William H. Maruca was quoted in the Law360 article "HIPAA Watchdog Has A Big Blind Spot." While the full text can be found in the December 9, 2013, issue of Law360, a synopsis is noted below.

A recent inspector general's report indicates that federal regulators have been relying on whistleblowers and corporate honesty instead of proactive audits to enforce privacy protections covering sensitive health information.

One of the report's key findings was that the Office for Civil Rights (OCR) at the U.S. Department of Health and Human Services has little money to perform congressionally mandated audits to gauge whether health care providers, insurers and clearinghouses are abiding by the rules of the Health Insurance Portability and Accountability Act (HIPAA).

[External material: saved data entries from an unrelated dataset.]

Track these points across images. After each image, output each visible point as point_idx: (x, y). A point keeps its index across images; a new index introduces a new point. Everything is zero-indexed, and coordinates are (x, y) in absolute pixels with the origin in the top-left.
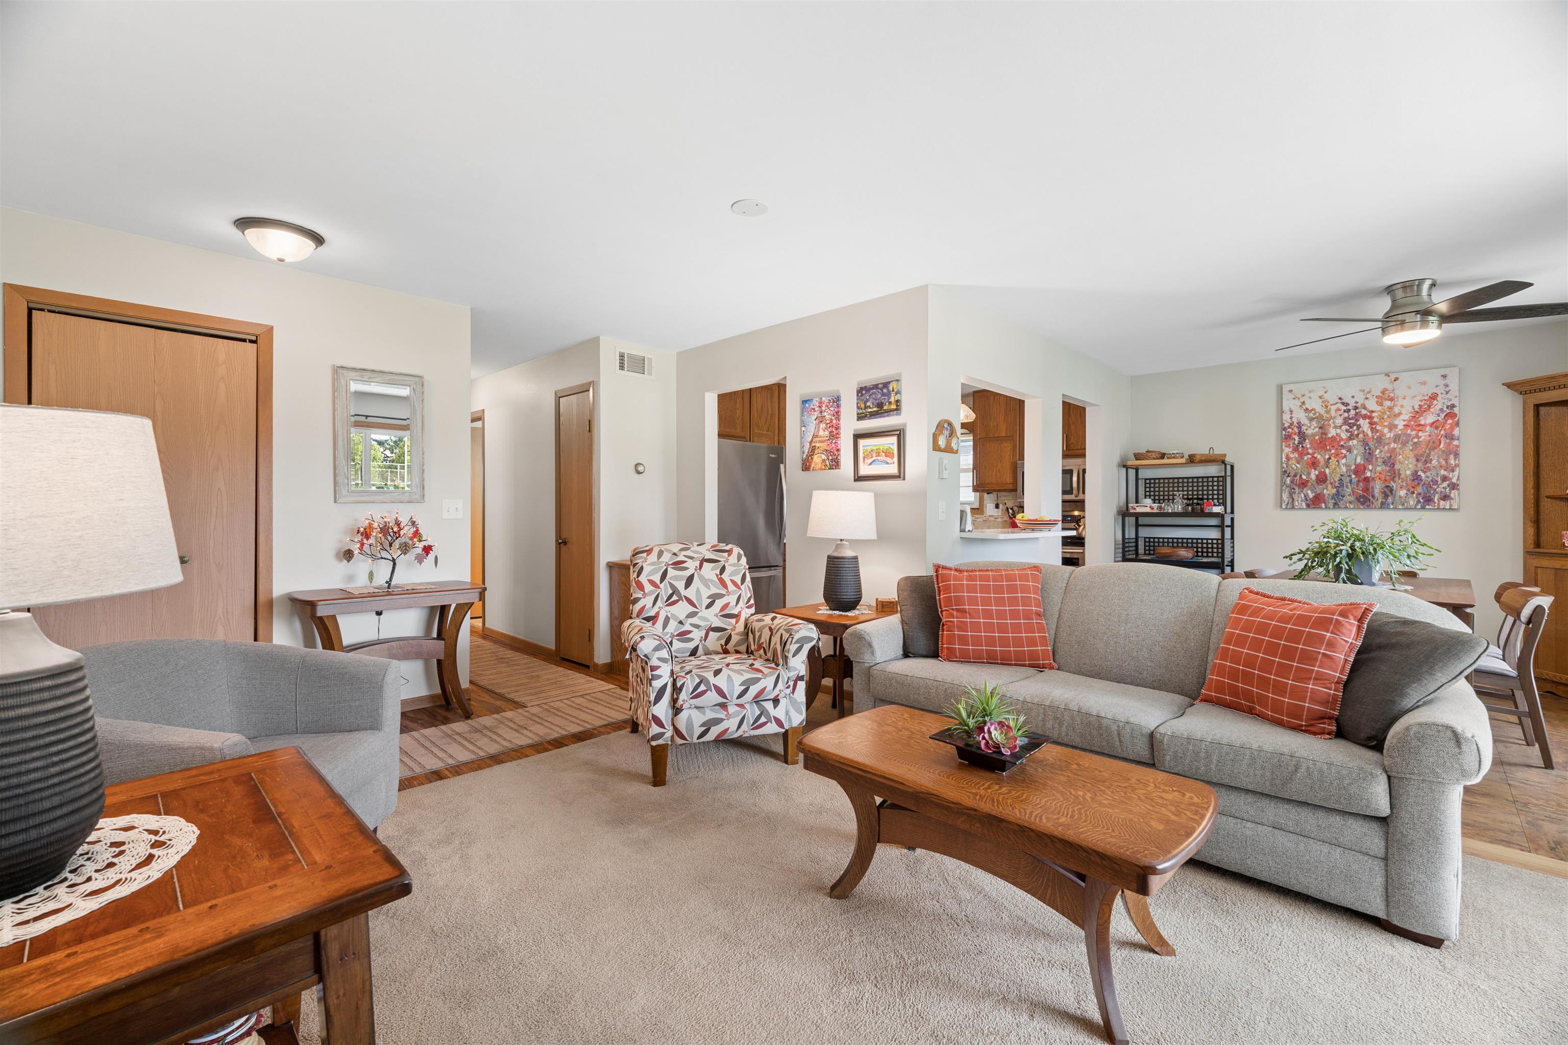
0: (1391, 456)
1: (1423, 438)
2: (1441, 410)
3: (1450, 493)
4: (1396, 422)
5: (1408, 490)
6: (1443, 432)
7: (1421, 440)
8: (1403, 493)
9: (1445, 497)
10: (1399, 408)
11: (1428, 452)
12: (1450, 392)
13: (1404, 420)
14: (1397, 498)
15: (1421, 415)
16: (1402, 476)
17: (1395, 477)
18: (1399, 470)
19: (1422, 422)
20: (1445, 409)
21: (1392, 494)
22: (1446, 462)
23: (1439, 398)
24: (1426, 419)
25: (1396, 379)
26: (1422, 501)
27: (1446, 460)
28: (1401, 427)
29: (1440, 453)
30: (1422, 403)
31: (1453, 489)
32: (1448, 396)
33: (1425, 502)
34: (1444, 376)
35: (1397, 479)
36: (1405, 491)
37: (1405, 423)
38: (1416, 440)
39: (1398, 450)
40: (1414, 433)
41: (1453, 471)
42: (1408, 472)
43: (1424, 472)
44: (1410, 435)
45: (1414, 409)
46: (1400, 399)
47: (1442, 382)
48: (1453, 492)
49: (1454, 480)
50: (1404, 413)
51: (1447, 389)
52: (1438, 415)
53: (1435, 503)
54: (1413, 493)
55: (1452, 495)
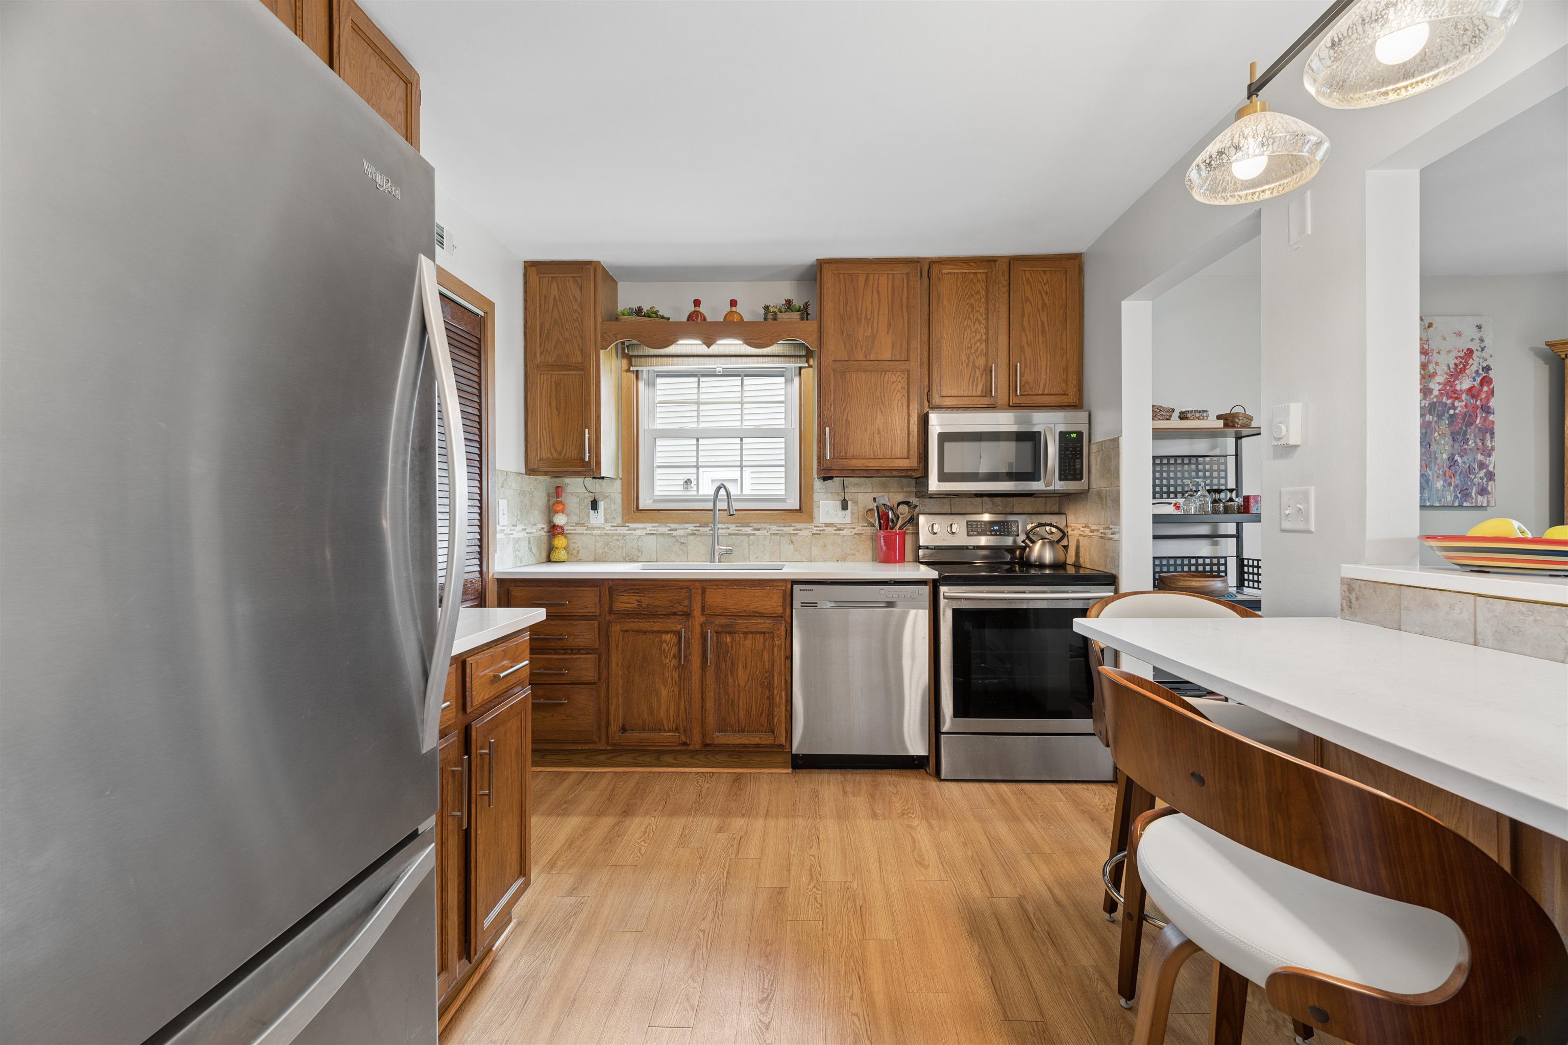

Last year, the OCR conducted 115 audits under a pilot program, and almost 90 percent of the businesses surveyed had problems with HIPAA compliance, suggesting that the lack of permanent audits is allowing many shortcomings to slip through the cracks.

While the inspector general's report may have motivated the OCR to seek some sort of workaround that allows for audits despite the limited funding, the prospect of Congress stepping up and providing extra cash seems like a long shot.

"Nobody's coming up with any new government money these days – it's all a question of how you reallocate what's already there," said Maruca.

Although some businesses might be relieved to hear about the OCR looking a little less powerful, there is a flip side. Regulators could be tempted to compensate by making examples of violators with stiff punishments that send a message.

"If you can't audit everybody, you've got to scare everybody," Maruca said.